====== Exercise input
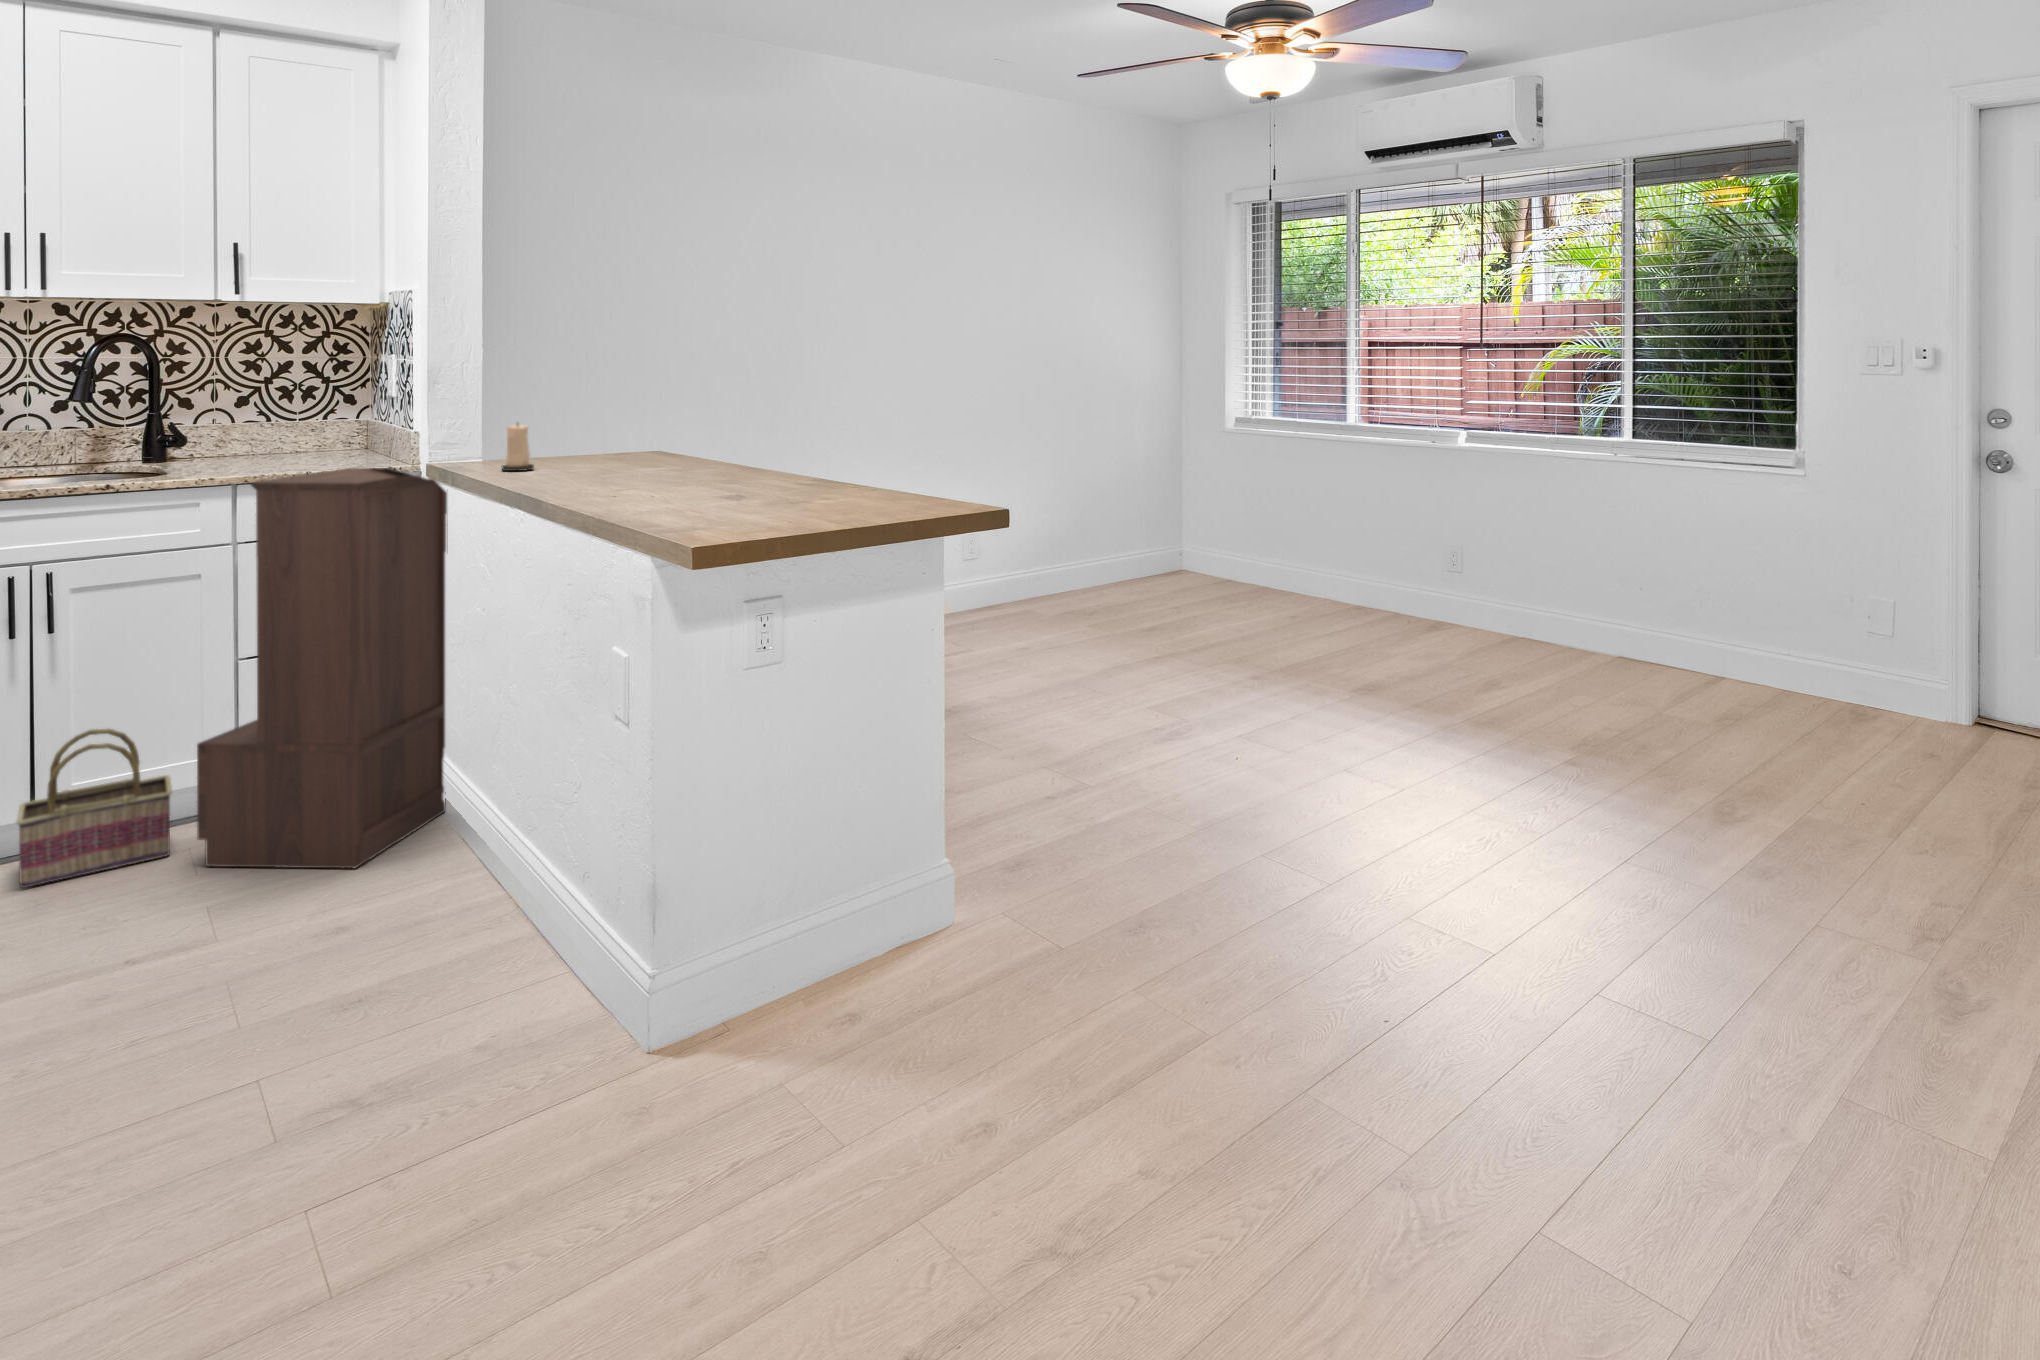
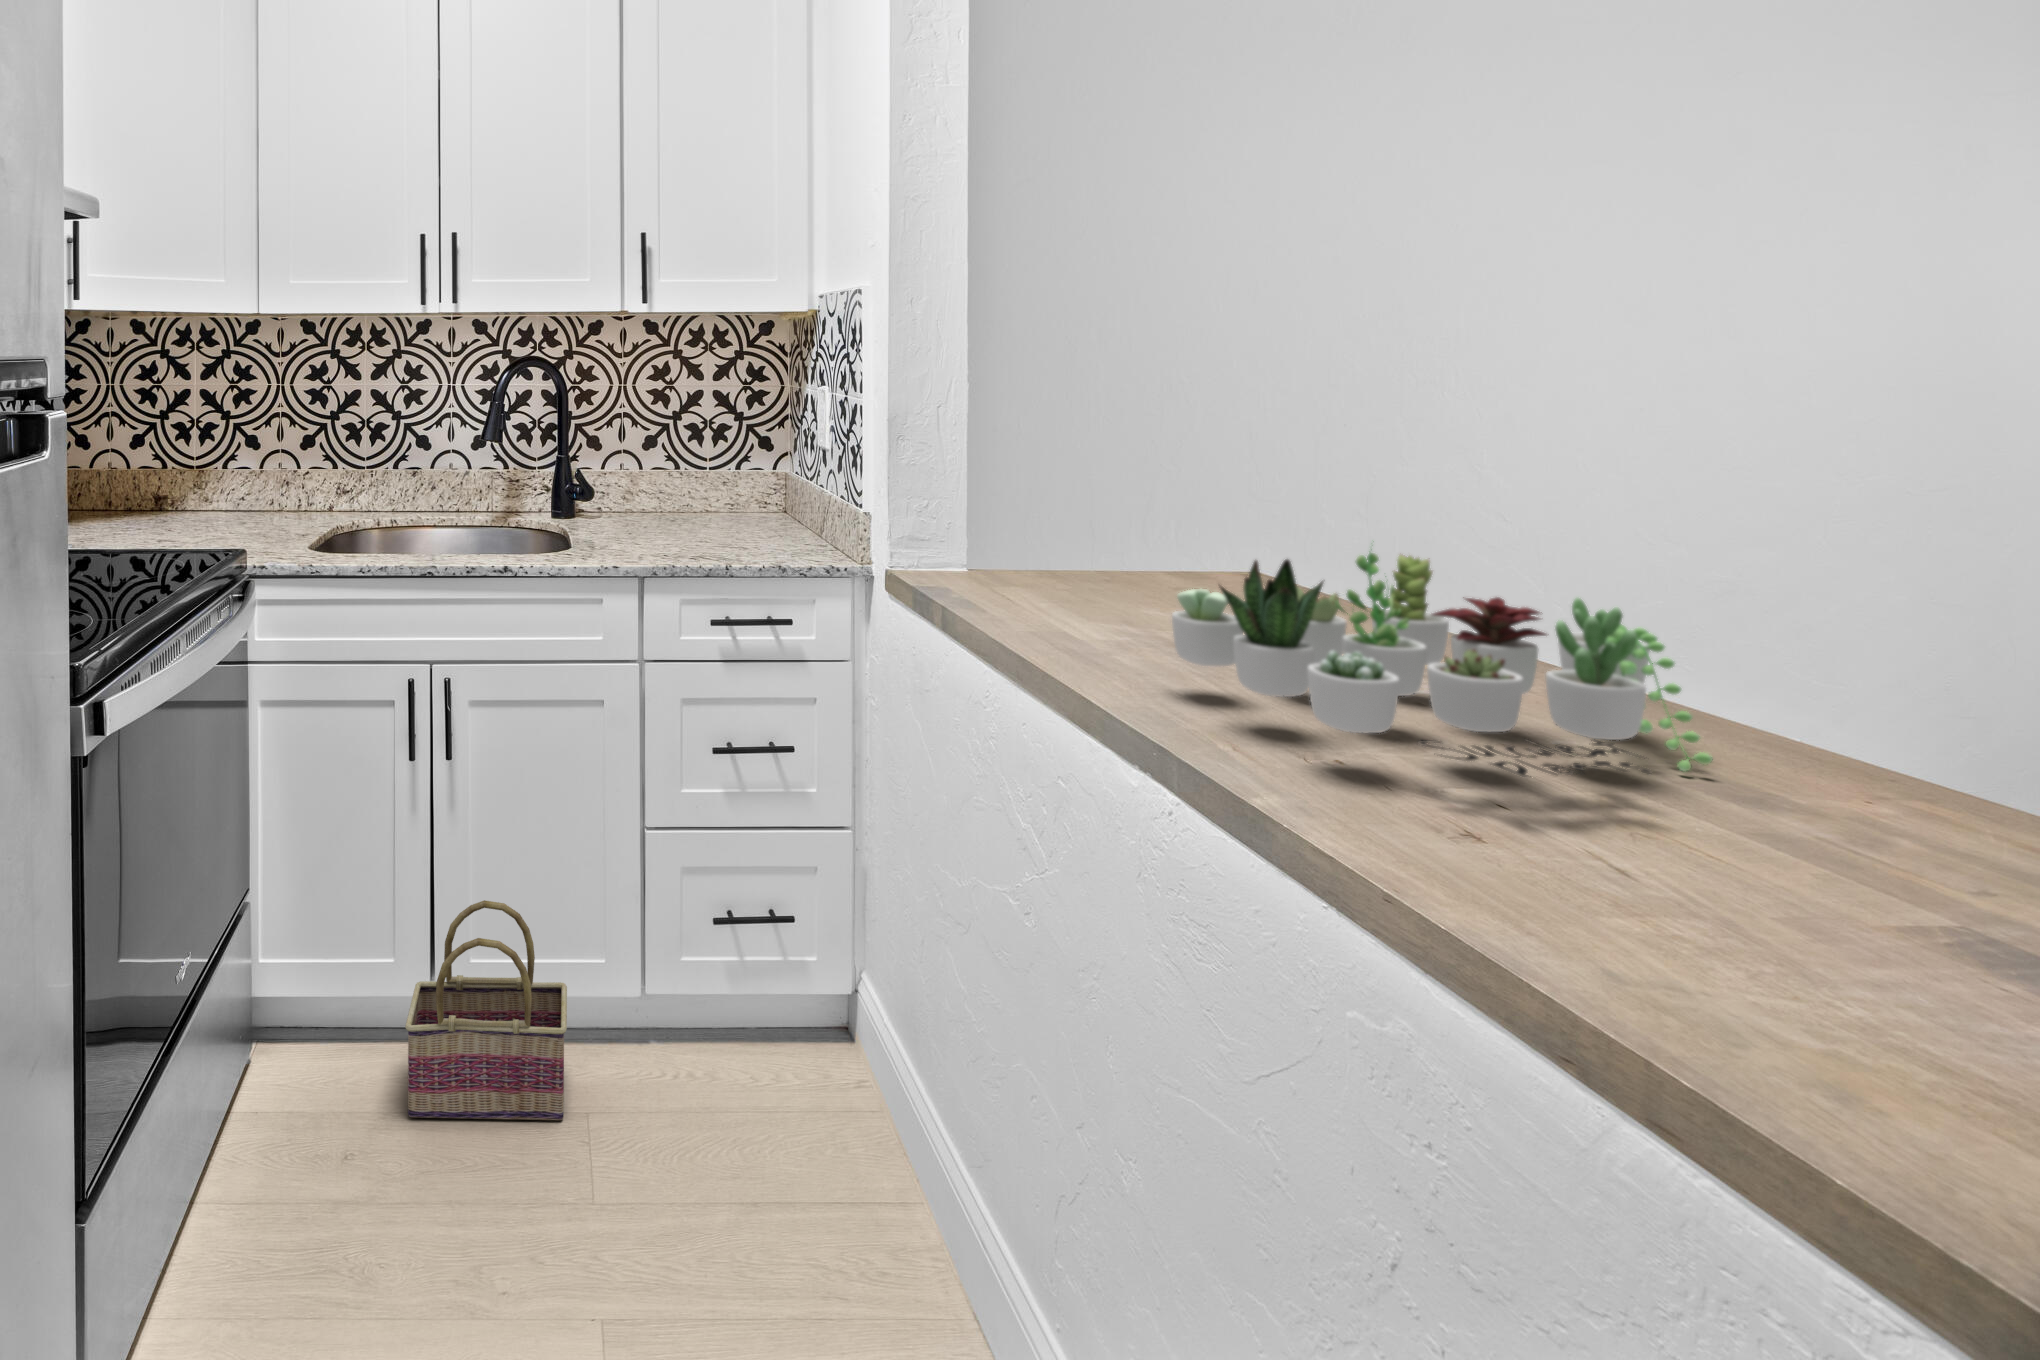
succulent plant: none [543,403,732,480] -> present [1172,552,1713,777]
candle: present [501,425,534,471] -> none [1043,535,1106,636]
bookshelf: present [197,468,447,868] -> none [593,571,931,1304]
============
====== Exercise input
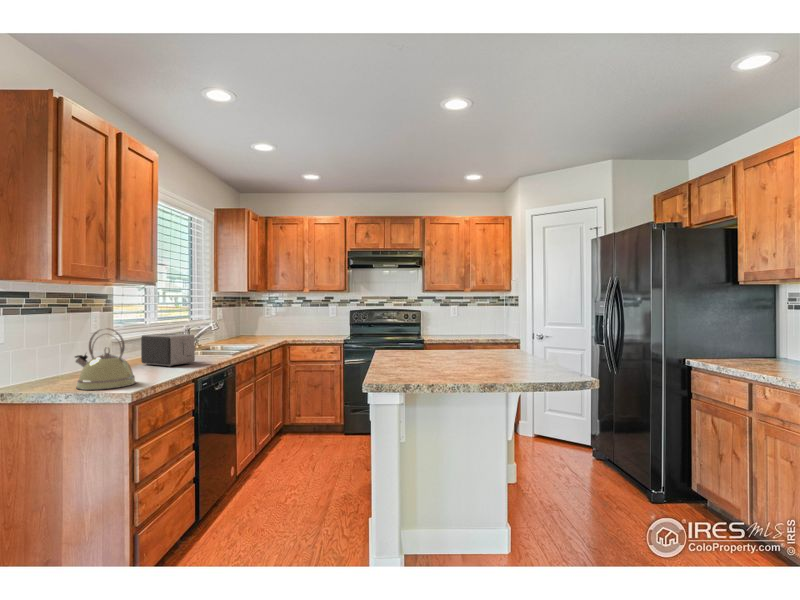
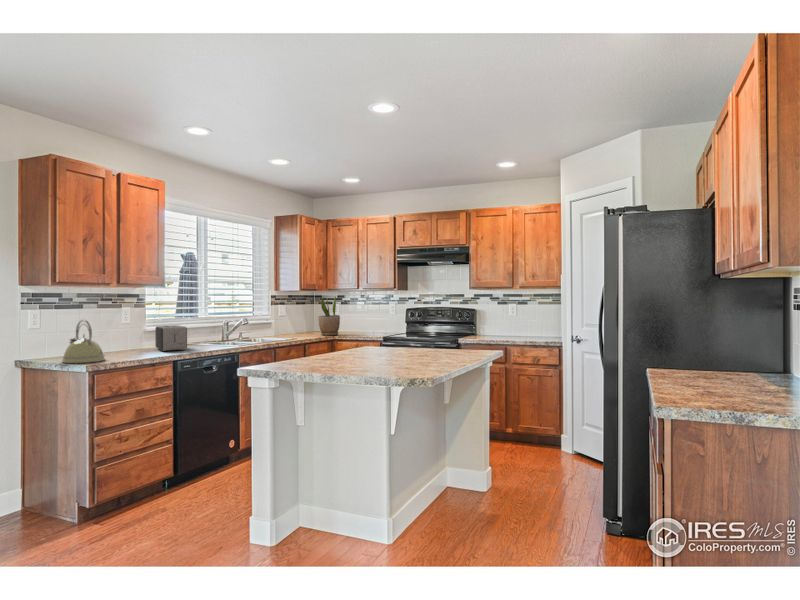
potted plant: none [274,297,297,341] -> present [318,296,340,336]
============
====== Exercise input
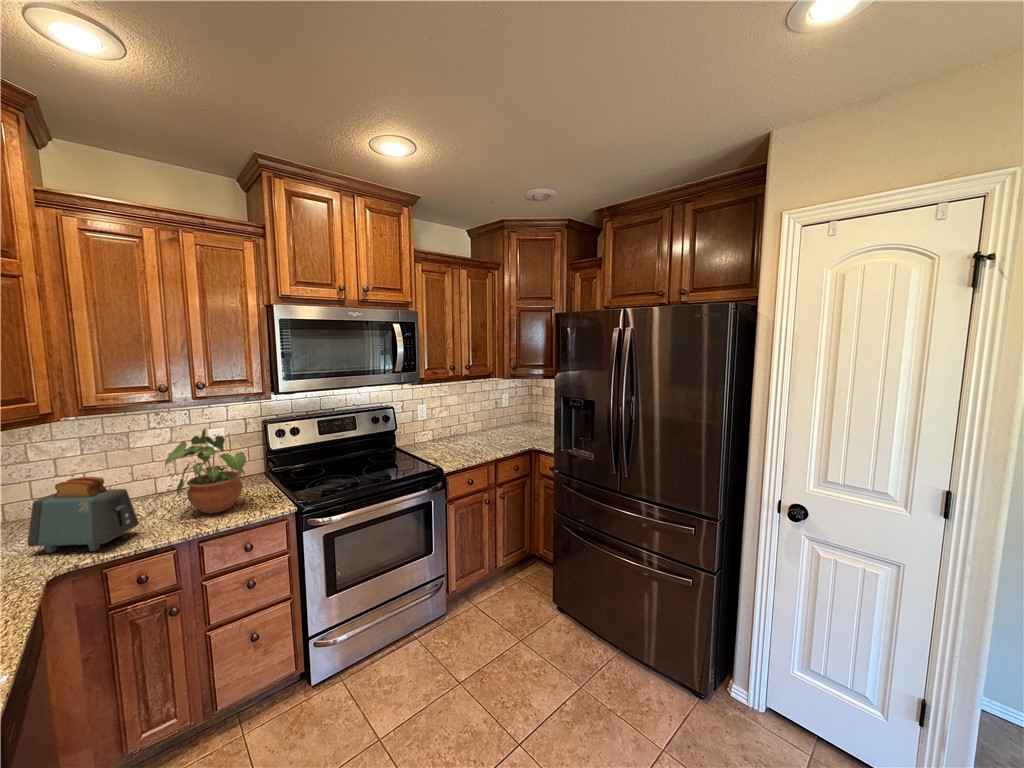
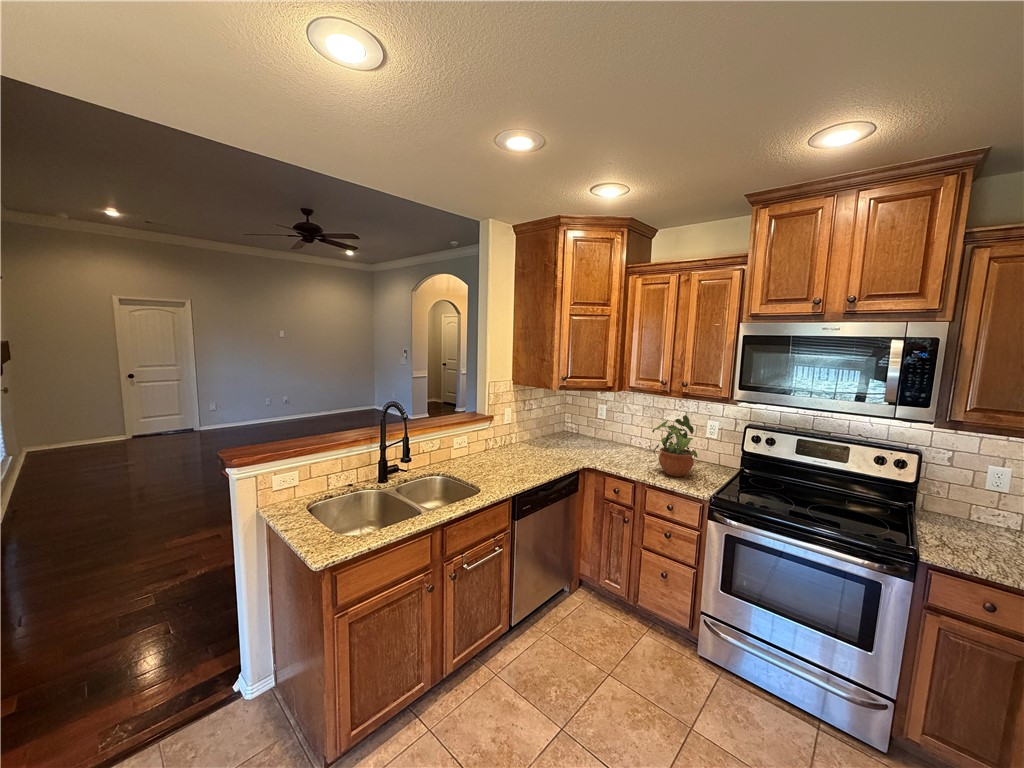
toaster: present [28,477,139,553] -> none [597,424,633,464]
============
From the records above, reproduce exactly the lines from the one with "succulent plant: none" to the one with "bookshelf: present [197,468,447,868]", both included, and no others.

Task answer:
succulent plant: none [543,403,732,480] -> present [1172,552,1713,777]
candle: present [501,425,534,471] -> none [1043,535,1106,636]
bookshelf: present [197,468,447,868] -> none [593,571,931,1304]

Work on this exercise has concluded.